(Extracted page text data):
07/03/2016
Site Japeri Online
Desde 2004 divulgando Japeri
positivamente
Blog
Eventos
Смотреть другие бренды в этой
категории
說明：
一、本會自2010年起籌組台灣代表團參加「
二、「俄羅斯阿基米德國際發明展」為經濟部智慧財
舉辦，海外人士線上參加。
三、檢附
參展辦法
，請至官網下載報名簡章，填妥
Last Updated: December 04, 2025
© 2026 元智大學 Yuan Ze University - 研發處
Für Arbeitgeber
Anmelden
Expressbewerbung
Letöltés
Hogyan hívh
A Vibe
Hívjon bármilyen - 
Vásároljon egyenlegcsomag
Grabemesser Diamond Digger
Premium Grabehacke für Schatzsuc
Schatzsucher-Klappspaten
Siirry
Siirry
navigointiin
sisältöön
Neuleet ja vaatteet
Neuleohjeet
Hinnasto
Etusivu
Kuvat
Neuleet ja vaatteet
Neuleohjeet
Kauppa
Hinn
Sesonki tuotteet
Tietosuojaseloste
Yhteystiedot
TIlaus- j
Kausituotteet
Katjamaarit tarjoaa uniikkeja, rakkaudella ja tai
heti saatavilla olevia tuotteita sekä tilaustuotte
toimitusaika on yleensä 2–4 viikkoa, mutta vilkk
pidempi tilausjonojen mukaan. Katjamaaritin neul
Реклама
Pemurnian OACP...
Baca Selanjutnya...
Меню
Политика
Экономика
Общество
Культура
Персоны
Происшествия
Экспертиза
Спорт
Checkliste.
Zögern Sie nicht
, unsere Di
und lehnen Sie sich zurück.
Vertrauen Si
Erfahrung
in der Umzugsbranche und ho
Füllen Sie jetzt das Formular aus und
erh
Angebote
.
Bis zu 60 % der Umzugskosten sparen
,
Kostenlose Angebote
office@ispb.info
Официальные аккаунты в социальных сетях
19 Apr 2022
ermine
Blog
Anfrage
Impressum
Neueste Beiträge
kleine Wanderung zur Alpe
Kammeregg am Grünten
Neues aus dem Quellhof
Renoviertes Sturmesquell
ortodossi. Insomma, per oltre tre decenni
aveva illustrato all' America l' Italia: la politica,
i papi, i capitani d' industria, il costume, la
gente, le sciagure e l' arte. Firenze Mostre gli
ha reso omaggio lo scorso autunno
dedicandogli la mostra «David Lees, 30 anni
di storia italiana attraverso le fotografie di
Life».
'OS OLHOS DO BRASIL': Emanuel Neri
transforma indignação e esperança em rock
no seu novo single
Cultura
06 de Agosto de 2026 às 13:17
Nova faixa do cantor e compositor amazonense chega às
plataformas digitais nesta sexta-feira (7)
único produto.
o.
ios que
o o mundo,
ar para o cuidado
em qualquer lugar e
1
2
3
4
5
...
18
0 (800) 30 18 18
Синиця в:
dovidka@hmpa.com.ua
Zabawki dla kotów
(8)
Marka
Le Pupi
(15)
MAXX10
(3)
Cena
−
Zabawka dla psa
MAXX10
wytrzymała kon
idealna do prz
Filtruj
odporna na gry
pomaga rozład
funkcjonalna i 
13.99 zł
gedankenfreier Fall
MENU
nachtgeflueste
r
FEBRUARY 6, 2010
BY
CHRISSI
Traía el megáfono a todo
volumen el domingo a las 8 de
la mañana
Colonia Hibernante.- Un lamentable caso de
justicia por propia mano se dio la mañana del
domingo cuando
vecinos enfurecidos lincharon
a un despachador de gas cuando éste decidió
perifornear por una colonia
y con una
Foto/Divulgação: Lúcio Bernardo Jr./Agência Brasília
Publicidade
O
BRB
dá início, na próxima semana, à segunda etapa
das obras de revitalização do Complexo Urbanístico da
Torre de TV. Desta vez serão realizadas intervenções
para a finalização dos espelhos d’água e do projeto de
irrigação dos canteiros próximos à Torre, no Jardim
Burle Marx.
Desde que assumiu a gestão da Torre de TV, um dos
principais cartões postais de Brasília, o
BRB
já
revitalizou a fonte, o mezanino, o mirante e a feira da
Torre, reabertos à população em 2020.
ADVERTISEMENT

(EXERCISE PROMPT):
What lines in the entries contain "cuando"? Report each one by copying it.

(ANSWER SECTION):
domingo cuando
a un despachador de gas cuando éste decidió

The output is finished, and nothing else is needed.